• **Try it**: Although the entries hold pictures, only their words are printed back, exactly as given.

• **Extracted information**:
▼

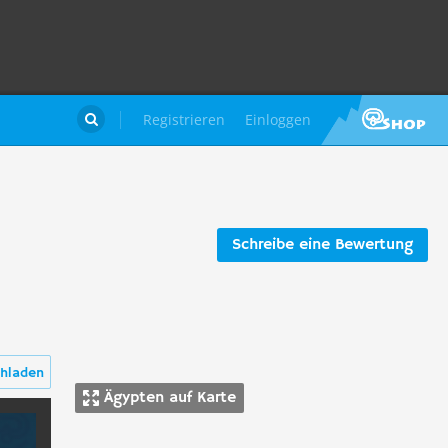
Registrieren
Einloggen

Schreibe eine Bewertung
hladen
Ägypten auf Karte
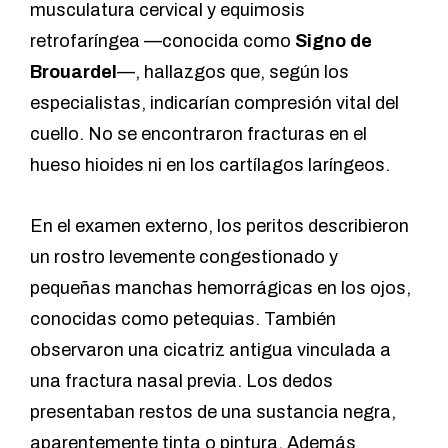
musculatura cervical y equimosis
retrofaríngea —conocida como
Signo de
Brouardel
—, hallazgos que, según los
especialistas, indicarían compresión vital del
cuello. No se encontraron fracturas en el
hueso hioides ni en los cartílagos laríngeos.
En el examen externo, los peritos describieron
un rostro levemente congestionado y
pequeñas manchas hemorrágicas en los ojos,
conocidas como petequias. También
observaron una cicatriz antigua vinculada a
una fractura nasal previa. Los dedos
presentaban restos de una sustancia negra,
aparentemente tinta o pintura. Además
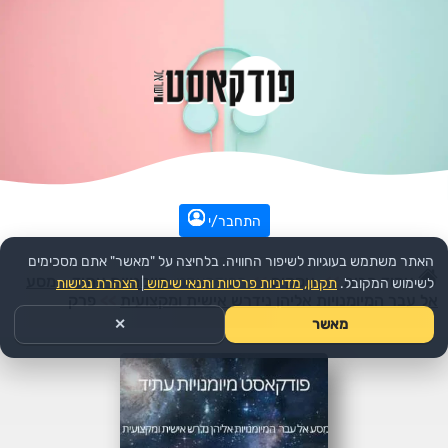
התחבר/י
האתר משתמש בעוגיות לשיפור החוויה. בלחיצה על "מאשר" אתם מסכימים
עמוד הבית
>>
עסקים
>>
הפודקאסט:
מיומנויות עתיד - מסע
לשימוש המקובל.
תקנון, מדיניות פרטיות ותנאי שימוש
|
הצהרת נגישות
אל עבר המיומנויות אליהן נידרש אישית ומקצועית
>>
פרק
מאשר
✕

▲

• **Worked solution**:
Registrieren
Einloggen

Schreibe eine Bewertung
hladen
Ägypten auf Karte
musculatura cervical y equimosis
retrofaríngea —conocida como
Signo de
Brouardel
—, hallazgos que, según los
especialistas, indicarían compresión vital del
cuello. No se encontraron fracturas en el
hueso hioides ni en los cartílagos laríngeos.
En el examen externo, los peritos describieron
un rostro levemente congestionado y
pequeñas manchas hemorrágicas en los ojos,
conocidas como petequias. También
observaron una cicatriz antigua vinculada a
una fractura nasal previa. Los dedos
presentaban restos de una sustancia negra,
aparentemente tinta o pintura. Además
התחבר/י
האתר משתמש בעוגיות לשיפור החוויה. בלחיצה על "מאשר" אתם מסכימים
עמוד הבית
>>
עסקים
>>
הפודקאסט:
מיומנויות עתיד - מסע
לשימוש המקובל.
תקנון, מדיניות פרטיות ותנאי שימוש
|
הצהרת נגישות
אל עבר המיומנויות אליהן נידרש אישית ומקצועית
>>
פרק
מאשר
✕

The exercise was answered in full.